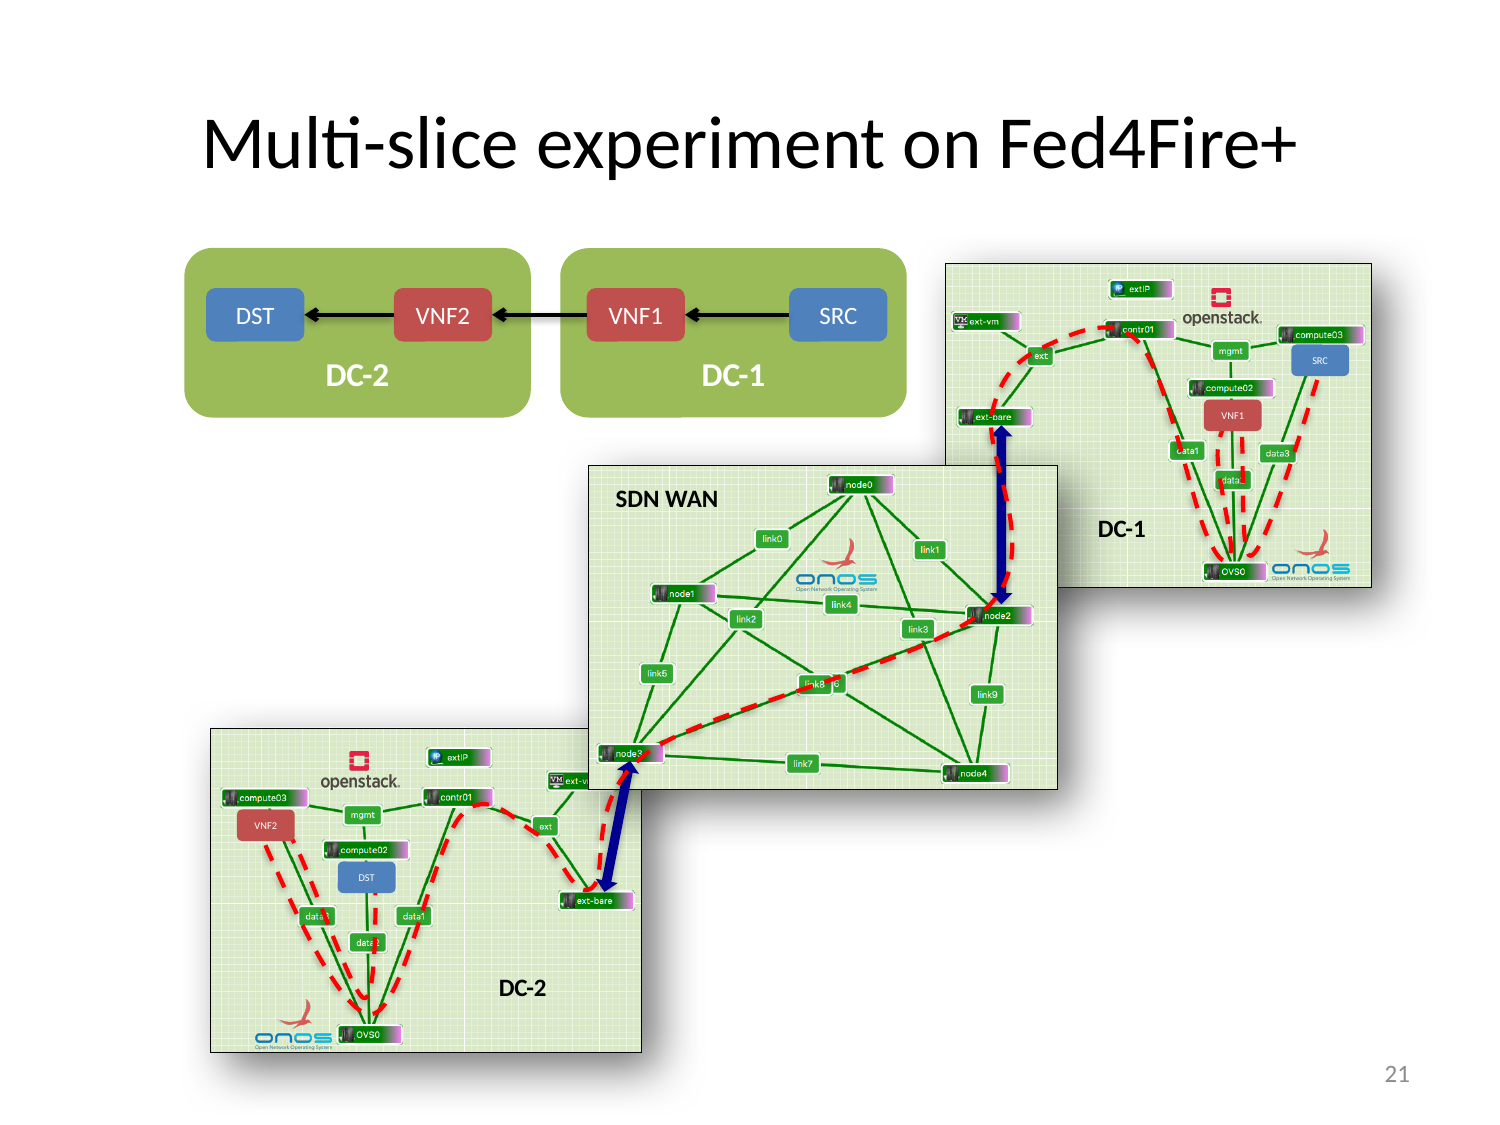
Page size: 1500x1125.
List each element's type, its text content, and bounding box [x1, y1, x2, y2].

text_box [184, 247, 1372, 1053]
title Multi-slice experiment on Fed4Fire+ [75, 45, 1425, 233]
slide_number 21 [1074, 1042, 1425, 1103]
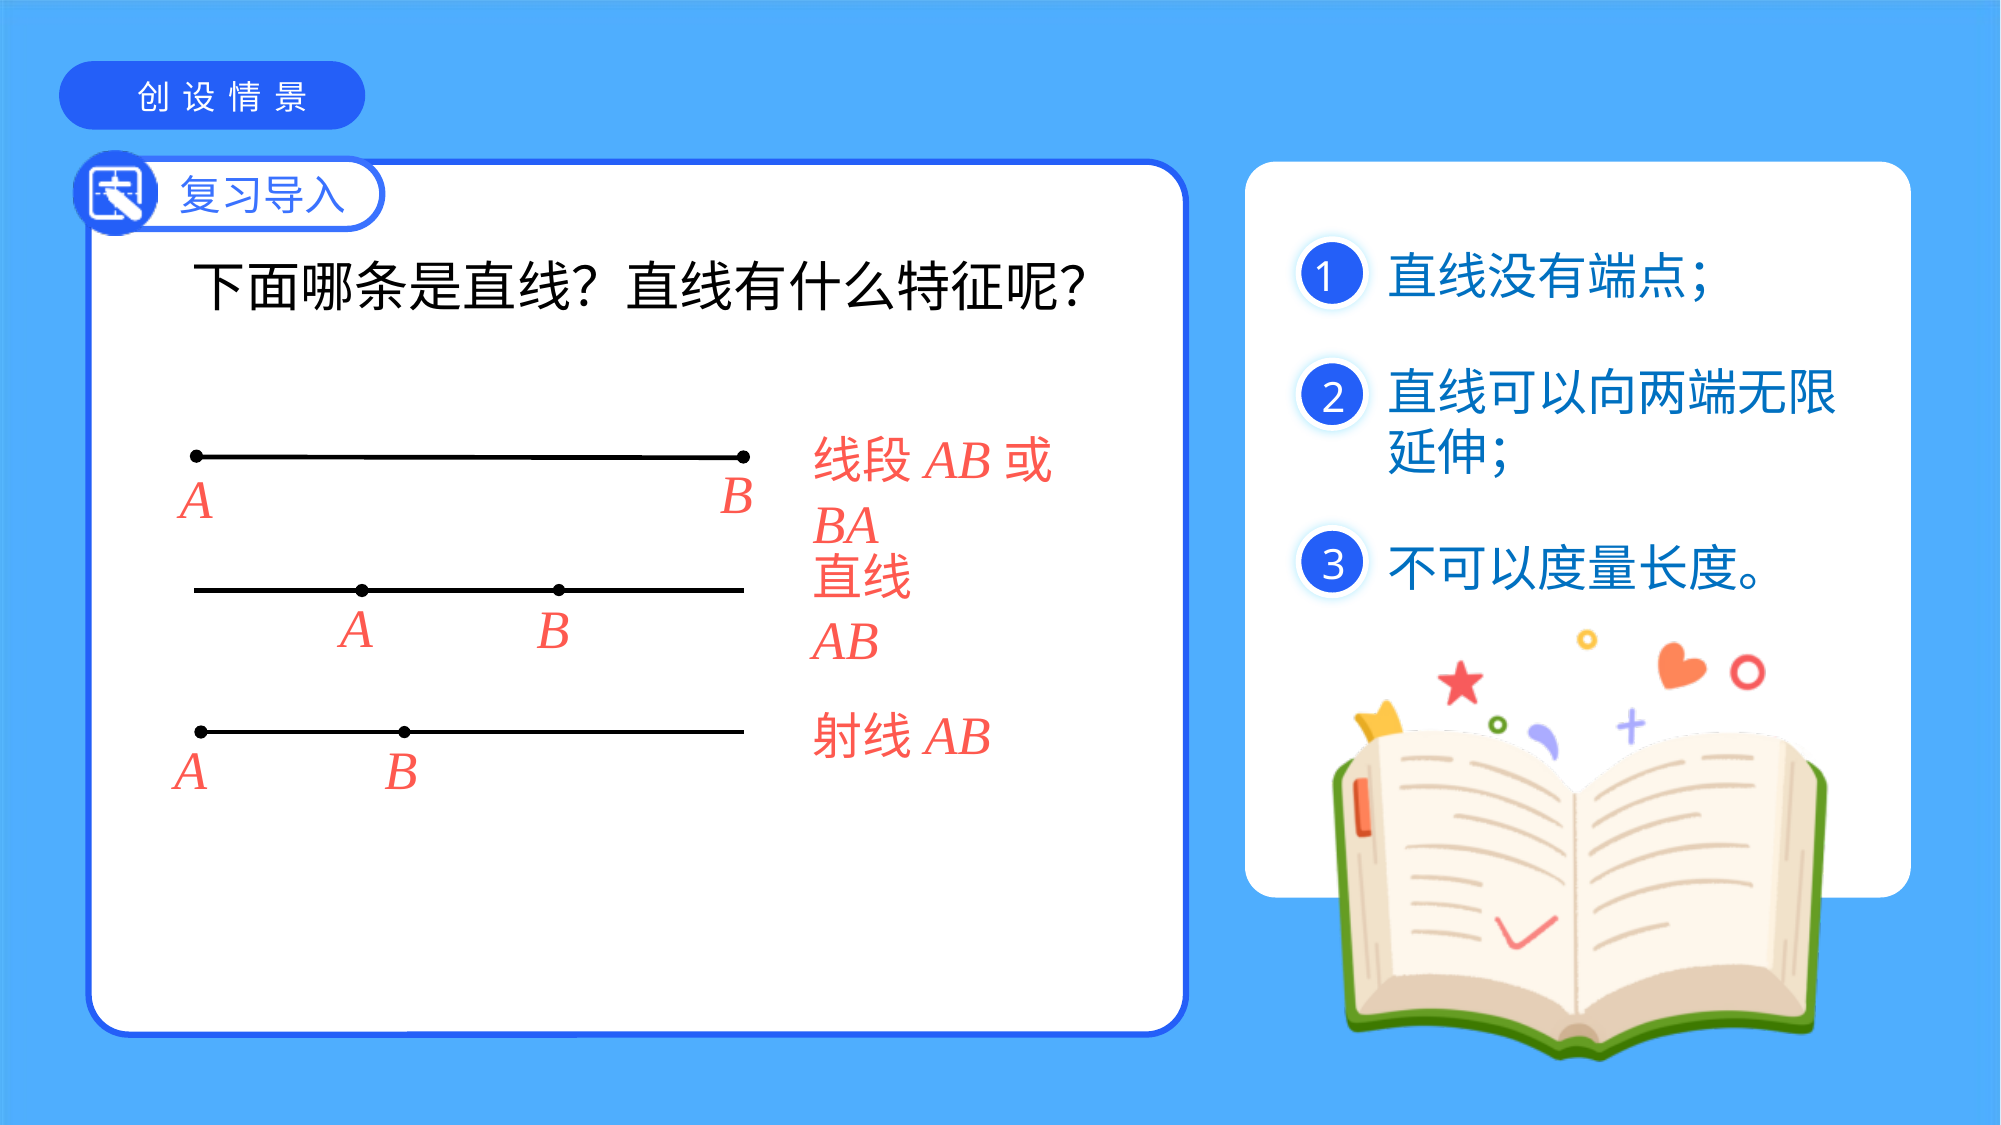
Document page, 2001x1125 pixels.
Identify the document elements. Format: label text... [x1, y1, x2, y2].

text_box A [325, 591, 388, 666]
picture [0, 0, 2001, 1125]
text_box B [521, 591, 585, 667]
text_box A [159, 727, 223, 808]
text_box [87, 160, 1188, 1036]
text_box B [369, 727, 433, 731]
text_box 下面哪条是直线？直线有什么特征呢？ [177, 244, 1098, 325]
text_box B [705, 451, 769, 532]
text_box [191, 450, 202, 456]
text_box A [164, 456, 228, 537]
text_box A [325, 586, 388, 590]
text_box 直线AB [797, 562, 1002, 678]
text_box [1298, 527, 1778, 605]
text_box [1298, 352, 1862, 490]
text_box 射线AB [797, 692, 1016, 773]
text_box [72, 150, 383, 237]
text_box B [369, 733, 433, 808]
text_box [1243, 160, 1912, 875]
text_box 线段AB或BA [797, 417, 1114, 562]
text_box B [521, 586, 585, 590]
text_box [1298, 237, 1735, 313]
· · ·
JOB ITEM
Can the lines from the start of the records through the line with "Document page, 2001x1125 pixels." be given again exactly, with the pictures left out?

REPLY
Page size: 1500x1125.
List each element's type, its text content, and bounding box [x1, y1, x2, y2].

text_box [184, 247, 1372, 1053]
title Multi-slice experiment on Fed4Fire+ [75, 45, 1425, 233]
slide_number 21 [1074, 1042, 1425, 1103]
Document page, 2001x1125 pixels.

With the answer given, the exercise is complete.